“How many whales were killed to make all those whalebone corsets worn by American women during the 18th< and 19th centuries?” asked Dr. Heather Huyck, president of the National Collaborative for Women’s History Sites. She posed this question to me as we were speaking about how the rising seas, floods, and wildfires brought by climate change and threatening some of the United States’ most cherished historic sites also threaten what future generations will know about women in our nation’s past.
Life in the past—the importance of tangible evidence
On a recent whale watching excursion at the Stellwagen Bank National Marine Sanctuary off the coast of Massachusetts, I saw whales in their natural habitat for the first time. I was transfixed by their magnificent splashing and spouting. The farthest thing from my mind was how today’s endangered status of whales resulted from demands for better lighting, machine lubricants, and the once commonplace women’s undergarment.
”Corsets shaped women’s bodies into various fashionable shapes.
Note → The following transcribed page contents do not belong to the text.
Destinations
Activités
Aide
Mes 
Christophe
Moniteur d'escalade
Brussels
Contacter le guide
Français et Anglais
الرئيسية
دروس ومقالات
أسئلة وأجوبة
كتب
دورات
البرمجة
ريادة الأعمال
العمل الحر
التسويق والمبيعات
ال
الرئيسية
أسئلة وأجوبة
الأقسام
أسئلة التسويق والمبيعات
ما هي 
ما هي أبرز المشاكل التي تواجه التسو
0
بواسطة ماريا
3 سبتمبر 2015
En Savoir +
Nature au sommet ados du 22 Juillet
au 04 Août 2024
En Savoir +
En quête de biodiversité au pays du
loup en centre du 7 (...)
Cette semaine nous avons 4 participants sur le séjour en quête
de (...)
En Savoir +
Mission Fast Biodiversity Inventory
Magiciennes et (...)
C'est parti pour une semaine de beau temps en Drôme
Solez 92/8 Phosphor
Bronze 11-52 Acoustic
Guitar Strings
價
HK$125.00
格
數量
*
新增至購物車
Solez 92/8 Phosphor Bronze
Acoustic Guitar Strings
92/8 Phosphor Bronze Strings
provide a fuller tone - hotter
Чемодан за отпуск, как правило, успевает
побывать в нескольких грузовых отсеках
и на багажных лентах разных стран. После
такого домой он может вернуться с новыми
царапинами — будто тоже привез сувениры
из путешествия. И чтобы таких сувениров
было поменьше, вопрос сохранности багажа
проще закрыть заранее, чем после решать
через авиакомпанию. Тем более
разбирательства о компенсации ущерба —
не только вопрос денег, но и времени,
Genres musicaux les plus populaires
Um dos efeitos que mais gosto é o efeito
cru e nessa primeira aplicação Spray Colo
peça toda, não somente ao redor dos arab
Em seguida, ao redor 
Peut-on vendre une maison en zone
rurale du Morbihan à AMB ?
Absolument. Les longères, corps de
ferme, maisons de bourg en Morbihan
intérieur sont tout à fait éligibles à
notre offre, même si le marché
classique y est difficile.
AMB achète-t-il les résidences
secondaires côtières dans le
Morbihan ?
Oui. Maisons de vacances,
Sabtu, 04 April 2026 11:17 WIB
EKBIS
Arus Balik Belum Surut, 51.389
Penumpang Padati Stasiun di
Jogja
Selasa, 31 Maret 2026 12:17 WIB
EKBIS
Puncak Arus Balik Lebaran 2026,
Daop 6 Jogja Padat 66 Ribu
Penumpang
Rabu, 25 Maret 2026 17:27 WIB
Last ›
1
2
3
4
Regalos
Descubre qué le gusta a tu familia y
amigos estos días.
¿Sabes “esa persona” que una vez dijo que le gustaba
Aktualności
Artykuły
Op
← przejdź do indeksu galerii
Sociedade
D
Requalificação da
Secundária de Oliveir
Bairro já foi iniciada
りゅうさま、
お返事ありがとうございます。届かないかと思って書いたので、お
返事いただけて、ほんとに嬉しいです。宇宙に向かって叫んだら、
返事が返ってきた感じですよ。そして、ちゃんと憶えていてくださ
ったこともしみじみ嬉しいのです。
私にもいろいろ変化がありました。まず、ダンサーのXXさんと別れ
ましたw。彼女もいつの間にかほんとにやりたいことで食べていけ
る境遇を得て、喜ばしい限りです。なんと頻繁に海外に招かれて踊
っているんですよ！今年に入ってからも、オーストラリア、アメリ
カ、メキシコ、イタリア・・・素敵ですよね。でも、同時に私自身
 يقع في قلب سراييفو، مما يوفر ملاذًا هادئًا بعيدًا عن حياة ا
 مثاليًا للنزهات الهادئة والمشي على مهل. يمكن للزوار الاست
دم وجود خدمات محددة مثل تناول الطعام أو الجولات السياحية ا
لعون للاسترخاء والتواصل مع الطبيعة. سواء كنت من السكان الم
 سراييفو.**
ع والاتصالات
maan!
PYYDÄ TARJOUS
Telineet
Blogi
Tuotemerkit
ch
Their stays were often made of whale baleen connected with fabric bands—girdles on steroids,” Huyck quipped, “although some historic site interpreters swear they are comfortable.”
Huyck, a public historian who has worked for the National Park Service and the U.S. House Subcommittee on National Parks, connected the dots for me. Resource depletion, she explained, disconnects us from history: “If we don’t have whales, we cannot understand much about corsets made from them.” Disconnected from the tangible resources that literally shaped and limited women’s lives, we lose touch with the cultural and economic forces that brought the whale baleen from under the oceans to the undersides of drawing-room society.
When it comes to women and historic sites, “always assume that women were there,” Huyck emphasized. From the Native American women who ground corn into flour at Mesa Verde to the immigrant women who passed through Ellis Island and made clothes and sold flowers on Manhattan’s Lower East Side, “every historic site is a women’s history site, either directly or indirectly. “
Through the architecture, artifacts, and objects found at historic towns like Charleston, SC, St. Augustine, FL, and Seattle WA, our national historic sites allow us to connect directly with our past. Because American history has often been defined as male political and economic activities and most women had less education and lived primarily in the private worlds of their families, finding written sources from women is often more difficult. Historians have used written sources creatively and collected oral history interviews, but analyzing tangible resources—farming landscapes, soddy homes, quilts, tools, typewriters, ships—is crucial and has offered fascinating insights in recent decades,
Liberty—telling the whole story
At military sites like Fort Monroe National Monument in Virginia, which is on the Chesapeake Bay and vulnerable to sea level rise and coastal flooding, the lives of women who were present are often missing from the stories told about the celebrated men and events such sites represent.
Traveling by land at the time of the Civil War was difficult and time consuming; waterways often functioned like highways do today. At Fort Monroe, the public can observe the landscape and structures and understand why the fort, an interface between land and water, was built there and became an escape point for slaves during the Civil War.
Although the first two escaped slaves who showed up at Fort Monroe were men, many women escaping slavery found their way there, too. Mary Peake, a free black woman, became famous at Fort Monroe as a teacher to the slaves who had freed themselves. Because Peake was free, literate, and played a public role, we know something about her life, but we have scant information about many other women.
We know, for example, how many Union soldiers died at Fort Monroe, but we do not know how many black women did, because civilian deaths were not counted. And we do not know how many of them—hungry, tired, desperate and with their children—may have been turned away.
Because slavery was “inherited” through mothers, not fathers, Fort Monroe occupies a vital place in women’s history. “If there were no Fort Monroe gate,” Huyck said, “we couldn’t walk through that gate today and imagine how a slave mother escaping to freedom with her children felt as she hoped freedom was so close for them.”
Pursuit of happiness
Resource depletion and extinction are woven through our history as a nation as much as progress and development are. In the immense fur trade, Native American women taught the European trappers how to live in the American wilderness and also prepared those hides for shipment to Europe, which brought material benefits both to their tribes and to the Europeans.
Without beaver and their ponds, such an international economy becomes hard to “see.” And as plant and animal species in our nation’s forests, like Superior National Forest in Minnesota, change from global warming, it becomes harder to connect with the lives of those who once lived there using forest resources.
Huyck underscored, “It’s hard to understand a forest when it’s gone.”
As we face more and more extreme weather events and other impacts of climate change, one of the challenges, a subtle one, is that climate change distracts us and impairs our ability to thoughtfully interpret and preserve the whole story—to fully understand who we are and where we’ve come from.
“In the middle of a catastrophe like Hurricane Sandy,” said Huyck, “we don’t feel we have time to talk about why we need historic sites.”
As we reflect on our history as a nation this Independence Day, we must act to preserve our nation’s landmarks and historic sites—so that future generations may know about our past. These places shape our identity as Americans. They tell us about who we are as a people and how our democracy came to be what it is today. And they place women in our tangible past, when written records too often have left them invisible.